Before the end of 2008, at least 30% of all algorithmic order flow will be sent through customised algorithms, up from 18% today, finds a TABB Group research note. As brokers continue to offer customisation services and modularised solutions to a broader range of clients, buy-side traders are gaining more control over the management of different electronic trading components.
According to Adam Sussman, senior research analyst at TABB Group and author of the research note, entitled, 'The Modular Algorithm: The Growing Choice in Buy-side Execution Strategies,' the buy-side's use of 'canned' algorithms, pegged at 58% in 2005, will account for less than half of all algo flow by 2008 because "the current usage of various algorithms and DMA tools is not the ideal state for the buy side, but rather the optimal selection based on its current options." For algorithm providers, customisation can be a way of both re-engaging buy-side clients on a personal level - to make up for the replacement of the telephone with FIX and the tightening up of corporate entertainment rules - and differentiating their brands on what is becoming an increasingly crowded shelf of products.
"This is a buy-side issue because what traders really want," Sussman adds, "is a tool that allows them to control an order using a wide range of variables, and which permits them to map the portfolio manager's objectives into an executive strategy.
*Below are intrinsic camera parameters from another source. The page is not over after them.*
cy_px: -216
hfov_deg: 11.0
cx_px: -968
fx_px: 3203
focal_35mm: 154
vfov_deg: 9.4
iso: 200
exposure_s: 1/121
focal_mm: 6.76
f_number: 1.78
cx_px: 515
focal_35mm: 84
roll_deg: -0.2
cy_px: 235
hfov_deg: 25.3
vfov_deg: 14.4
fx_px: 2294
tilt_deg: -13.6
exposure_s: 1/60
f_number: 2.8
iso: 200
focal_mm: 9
This means an algorithm with a true sense of purpose. Instead of merely wanting all the data they look at to be incorporated into an algorithm, they want the algorithm to look and react to the data in a specific way."
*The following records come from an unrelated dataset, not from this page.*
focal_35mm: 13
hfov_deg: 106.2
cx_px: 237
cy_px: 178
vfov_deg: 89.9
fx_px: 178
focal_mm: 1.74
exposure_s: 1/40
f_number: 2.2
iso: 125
Another result of the growing choices among buy-side execution strategies is a steep decline in the amount hedge funds are willing to spend building execution-only algorithms. "The bare minimum today to build an algorithmic infrastructure," says Sussman, "is $1.3 million with recurring annual costs of $900,000, with personnel costs accounting for nearly half of that cost." In 2005, he adds, hedge funds had little choice but to build their own algorithms. However, with the advent of customisation services and modular technologies, proprietary algorithmic usage will decline from 88% of all hedge fund algorithmic flow to 67% by 2008, predicts Sussman.
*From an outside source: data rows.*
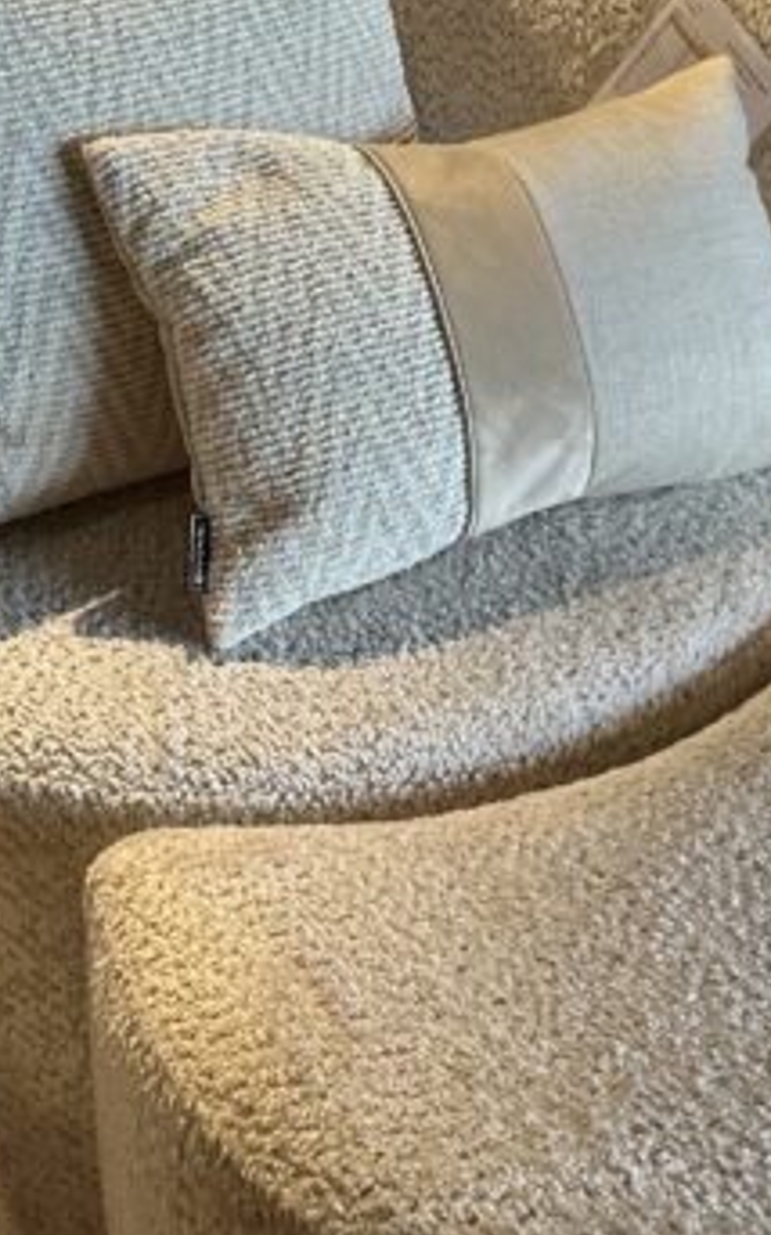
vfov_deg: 26.5
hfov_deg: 17.0
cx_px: 645
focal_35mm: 76
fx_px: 2558
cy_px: 209
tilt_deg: -25.1
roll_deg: +0.3
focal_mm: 6.86
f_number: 1.78
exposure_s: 1/72
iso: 200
Some quantitative hedge funds have chosen to split scheduling and routing responsibilities, with the scheduling component kept in-house, because the decision of when to route is dependent upon proprietary data such as the expected alpha among a list of stocks. "These funds are outsourcing routing decisions to their brokers. The latest generation of algorithms automates this functionality through the use of a 'would' option that trades according to a participation strategy but would simultaneously hunt for additional liquidity among dark pools," explains Sussman.